• **How to complete this task**
Transcribe the entries exactly; images are not part of the copy.
*-*-*
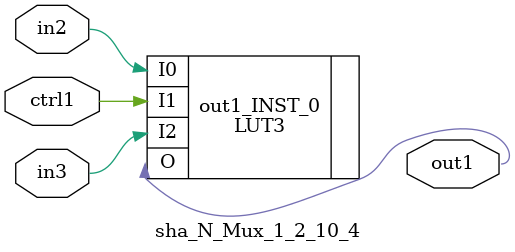
<source format=v>
`timescale 1 ps / 1 ps

(* STRUCTURAL_NETLIST = "yes" *)
module sha_N_Mux_1_2_10_4
   (in3,
    in2,
    ctrl1,
    out1);
  input in3;
  input in2;
  input ctrl1;
  output out1;

  wire ctrl1;
  wire in2;
  wire in3;
  wire out1;

  LUT3 #(
    .INIT(8'hB8)) 
    out1_INST_0
       (.I0(in2),
        .I1(ctrl1),
        .I2(in3),
        .O(out1));
endmodule


</source>
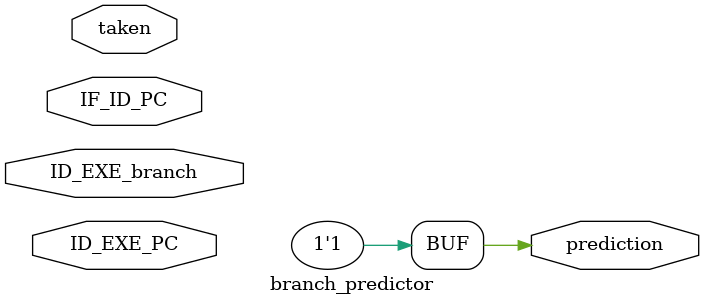
<source format=v>
`timescale 1ns / 1ps


module branch_predictor(
    input [31:0] IF_ID_PC,
    output prediction,
    input [31:0] ID_EXE_PC,
    input taken,
    input [1:0] ID_EXE_branch
    );
    assign prediction = 1'b1;
endmodule

</source>
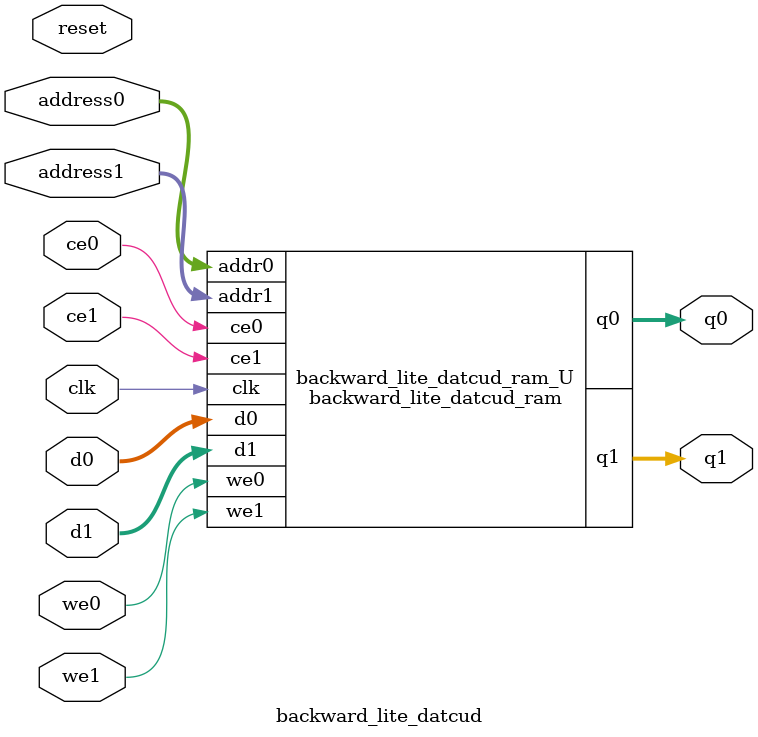
<source format=v>
`timescale 1 ns / 1 ps
module backward_lite_datcud_ram (addr0, ce0, d0, we0, q0, addr1, ce1, d1, we1, q1,  clk);

parameter DWIDTH = 32;
parameter AWIDTH = 9;
parameter MEM_SIZE = 434;

input[AWIDTH-1:0] addr0;
input ce0;
input[DWIDTH-1:0] d0;
input we0;
output reg[DWIDTH-1:0] q0;
input[AWIDTH-1:0] addr1;
input ce1;
input[DWIDTH-1:0] d1;
input we1;
output reg[DWIDTH-1:0] q1;
input clk;

(* ram_style = "block" *)reg [DWIDTH-1:0] ram[0:MEM_SIZE-1];




always @(posedge clk)  
begin 
    if (ce0) 
    begin
        if (we0) 
        begin 
            ram[addr0] <= d0; 
        end 
        q0 <= ram[addr0];
    end
end


always @(posedge clk)  
begin 
    if (ce1) 
    begin
        if (we1) 
        begin 
            ram[addr1] <= d1; 
        end 
        q1 <= ram[addr1];
    end
end


endmodule

`timescale 1 ns / 1 ps
module backward_lite_datcud(
    reset,
    clk,
    address0,
    ce0,
    we0,
    d0,
    q0,
    address1,
    ce1,
    we1,
    d1,
    q1);

parameter DataWidth = 32'd32;
parameter AddressRange = 32'd434;
parameter AddressWidth = 32'd9;
input reset;
input clk;
input[AddressWidth - 1:0] address0;
input ce0;
input we0;
input[DataWidth - 1:0] d0;
output[DataWidth - 1:0] q0;
input[AddressWidth - 1:0] address1;
input ce1;
input we1;
input[DataWidth - 1:0] d1;
output[DataWidth - 1:0] q1;



backward_lite_datcud_ram backward_lite_datcud_ram_U(
    .clk( clk ),
    .addr0( address0 ),
    .ce0( ce0 ),
    .we0( we0 ),
    .d0( d0 ),
    .q0( q0 ),
    .addr1( address1 ),
    .ce1( ce1 ),
    .we1( we1 ),
    .d1( d1 ),
    .q1( q1 ));

endmodule


</source>
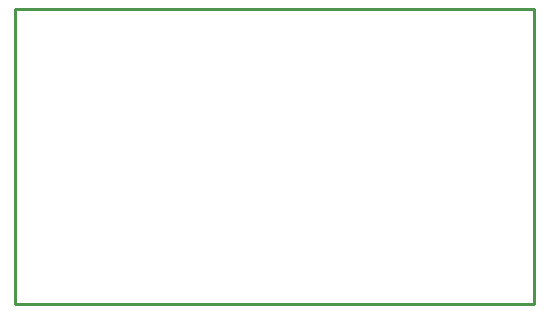
<source format=gm1>
G04*
G04 #@! TF.GenerationSoftware,Altium Limited,Altium Designer,20.2.7 (254)*
G04*
G04 Layer_Color=16711935*
%FSLAX43Y43*%
%MOMM*%
G71*
G04*
G04 #@! TF.SameCoordinates,DF3CF367-A293-4906-87DF-23C10940DAFD*
G04*
G04*
G04 #@! TF.FilePolarity,Positive*
G04*
G01*
G75*
%ADD10C,0.254*%
D10*
X44000Y18750D02*
Y25000D01*
Y0D02*
Y6250D01*
X0Y0D02*
Y25000D01*
X44000D01*
Y6250D02*
Y18750D01*
X0Y0D02*
X44000D01*
Y18750D02*
Y25000D01*
Y0D02*
Y6250D01*
X0Y0D02*
Y25000D01*
X44000D01*
Y6250D02*
Y18750D01*
X0Y0D02*
X44000D01*
M02*

</source>
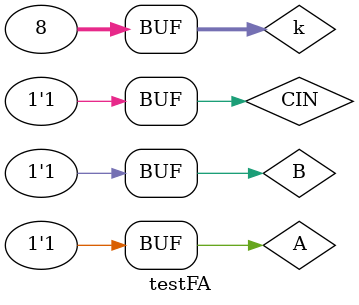
<source format=v>
module testFA();
reg A,B,CIN;
wire SUM,COUT;
//full_adder fa1(.a(A),.b(B),.cin(CIN),.sum(SUM),.cout(COUT));
full_adder_df fa2(.a(A),.b(B),.cin(CIN),.sum(SUM),.cout(COUT));
integer k;
initial
begin
{A,B,CIN} = 3'b0;
for(k=0;k<8;k=k+1)
begin
#5{A,B,CIN} = k;
end
end
initial
begin
$monitor ($time,"  A B Cin = %b%b%b SUM= %b CARRY = %b",A,B,CIN,SUM,COUT);
end
endmodule

</source>
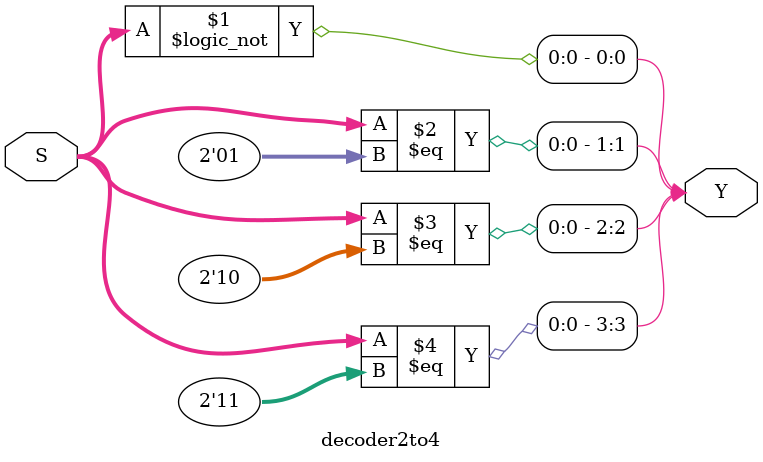
<source format=v>
module mux2to1 (
    input  A,  
    input  B,  
    input  S,  
    output  Y   
);
    assign Y = S ? B : A; 
endmodule

module demux1to2 (
    input  I,   
    input  S,   
    output  Y0, 
    output  Y1  
);
    assign Y0 = (~S) ? I : 0; 
    assign Y1 = S ? I : 0;    
endmodule

module encoder4to2 (
    input  [3:0] I,  
    output  [1:0] Y  
);
    assign Y[0] = I[1] | I[3];
    assign Y[1] = I[2] | I[3];
endmodule

module decoder2to4 (
    input  [1:0] S, 
    output  [3:0] Y 
);
    assign Y[0] = (S == 2'b00);
    assign Y[1] = (S == 2'b01);
    assign Y[2] = (S == 2'b10);
    assign Y[3] = (S == 2'b11);
endmodule


</source>
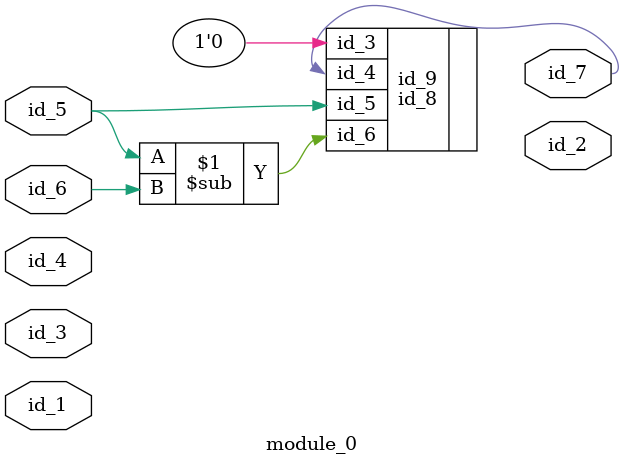
<source format=v>
module module_0 (
    id_1,
    id_2,
    id_3,
    id_4,
    id_5,
    id_6,
    id_7
);
  output id_7;
  input id_6;
  input id_5;
  input id_4;
  input id_3;
  output id_2;
  input id_1;
  id_8 id_9 (
      .id_4(id_7),
      .id_3(1'd0),
      .id_6(id_5 - id_6),
      .id_5(id_5)
  );
endmodule

</source>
*-*-*
• **Output**
<source format=v>
`timescale 1 ps / 1 ps

(* STRUCTURAL_NETLIST = "yes" *)
module sha_N_Mux_1_2_10_4
   (in3,
    in2,
    ctrl1,
    out1);
  input in3;
  input in2;
  input ctrl1;
  output out1;

  wire ctrl1;
  wire in2;
  wire in3;
  wire out1;

  LUT3 #(
    .INIT(8'hB8)) 
    out1_INST_0
       (.I0(in2),
        .I1(ctrl1),
        .I2(in3),
        .O(out1));
endmodule


</source>
<source format=v>
`timescale 1ns / 1ps


module branch_predictor(
    input [31:0] IF_ID_PC,
    output prediction,
    input [31:0] ID_EXE_PC,
    input taken,
    input [1:0] ID_EXE_branch
    );
    assign prediction = 1'b1;
endmodule

</source>
<source format=v>
`timescale 1 ns / 1 ps
module backward_lite_datcud_ram (addr0, ce0, d0, we0, q0, addr1, ce1, d1, we1, q1,  clk);

parameter DWIDTH = 32;
parameter AWIDTH = 9;
parameter MEM_SIZE = 434;

input[AWIDTH-1:0] addr0;
input ce0;
input[DWIDTH-1:0] d0;
input we0;
output reg[DWIDTH-1:0] q0;
input[AWIDTH-1:0] addr1;
input ce1;
input[DWIDTH-1:0] d1;
input we1;
output reg[DWIDTH-1:0] q1;
input clk;

(* ram_style = "block" *)reg [DWIDTH-1:0] ram[0:MEM_SIZE-1];




always @(posedge clk)  
begin 
    if (ce0) 
    begin
        if (we0) 
        begin 
            ram[addr0] <= d0; 
        end 
        q0 <= ram[addr0];
    end
end


always @(posedge clk)  
begin 
    if (ce1) 
    begin
        if (we1) 
        begin 
            ram[addr1] <= d1; 
        end 
        q1 <= ram[addr1];
    end
end


endmodule

`timescale 1 ns / 1 ps
module backward_lite_datcud(
    reset,
    clk,
    address0,
    ce0,
    we0,
    d0,
    q0,
    address1,
    ce1,
    we1,
    d1,
    q1);

parameter DataWidth = 32'd32;
parameter AddressRange = 32'd434;
parameter AddressWidth = 32'd9;
input reset;
input clk;
input[AddressWidth - 1:0] address0;
input ce0;
input we0;
input[DataWidth - 1:0] d0;
output[DataWidth - 1:0] q0;
input[AddressWidth - 1:0] address1;
input ce1;
input we1;
input[DataWidth - 1:0] d1;
output[DataWidth - 1:0] q1;



backward_lite_datcud_ram backward_lite_datcud_ram_U(
    .clk( clk ),
    .addr0( address0 ),
    .ce0( ce0 ),
    .we0( we0 ),
    .d0( d0 ),
    .q0( q0 ),
    .addr1( address1 ),
    .ce1( ce1 ),
    .we1( we1 ),
    .d1( d1 ),
    .q1( q1 ));

endmodule


</source>
<source format=gm1>
G04*
G04 #@! TF.GenerationSoftware,Altium Limited,Altium Designer,20.2.7 (254)*
G04*
G04 Layer_Color=16711935*
%FSLAX43Y43*%
%MOMM*%
G71*
G04*
G04 #@! TF.SameCoordinates,DF3CF367-A293-4906-87DF-23C10940DAFD*
G04*
G04*
G04 #@! TF.FilePolarity,Positive*
G04*
G01*
G75*
%ADD10C,0.254*%
D10*
X44000Y18750D02*
Y25000D01*
Y0D02*
Y6250D01*
X0Y0D02*
Y25000D01*
X44000D01*
Y6250D02*
Y18750D01*
X0Y0D02*
X44000D01*
Y18750D02*
Y25000D01*
Y0D02*
Y6250D01*
X0Y0D02*
Y25000D01*
X44000D01*
Y6250D02*
Y18750D01*
X0Y0D02*
X44000D01*
M02*

</source>
<source format=v>
module testFA();
reg A,B,CIN;
wire SUM,COUT;
//full_adder fa1(.a(A),.b(B),.cin(CIN),.sum(SUM),.cout(COUT));
full_adder_df fa2(.a(A),.b(B),.cin(CIN),.sum(SUM),.cout(COUT));
integer k;
initial
begin
{A,B,CIN} = 3'b0;
for(k=0;k<8;k=k+1)
begin
#5{A,B,CIN} = k;
end
end
initial
begin
$monitor ($time,"  A B Cin = %b%b%b SUM= %b CARRY = %b",A,B,CIN,SUM,COUT);
end
endmodule

</source>
<source format=v>
module mux2to1 (
    input  A,  
    input  B,  
    input  S,  
    output  Y   
);
    assign Y = S ? B : A; 
endmodule

module demux1to2 (
    input  I,   
    input  S,   
    output  Y0, 
    output  Y1  
);
    assign Y0 = (~S) ? I : 0; 
    assign Y1 = S ? I : 0;    
endmodule

module encoder4to2 (
    input  [3:0] I,  
    output  [1:0] Y  
);
    assign Y[0] = I[1] | I[3];
    assign Y[1] = I[2] | I[3];
endmodule

module decoder2to4 (
    input  [1:0] S, 
    output  [3:0] Y 
);
    assign Y[0] = (S == 2'b00);
    assign Y[1] = (S == 2'b01);
    assign Y[2] = (S == 2'b10);
    assign Y[3] = (S == 2'b11);
endmodule


</source>
<source format=v>
module module_0 (
    id_1,
    id_2,
    id_3,
    id_4,
    id_5,
    id_6,
    id_7
);
  output id_7;
  input id_6;
  input id_5;
  input id_4;
  input id_3;
  output id_2;
  input id_1;
  id_8 id_9 (
      .id_4(id_7),
      .id_3(1'd0),
      .id_6(id_5 - id_6),
      .id_5(id_5)
  );
endmodule

</source>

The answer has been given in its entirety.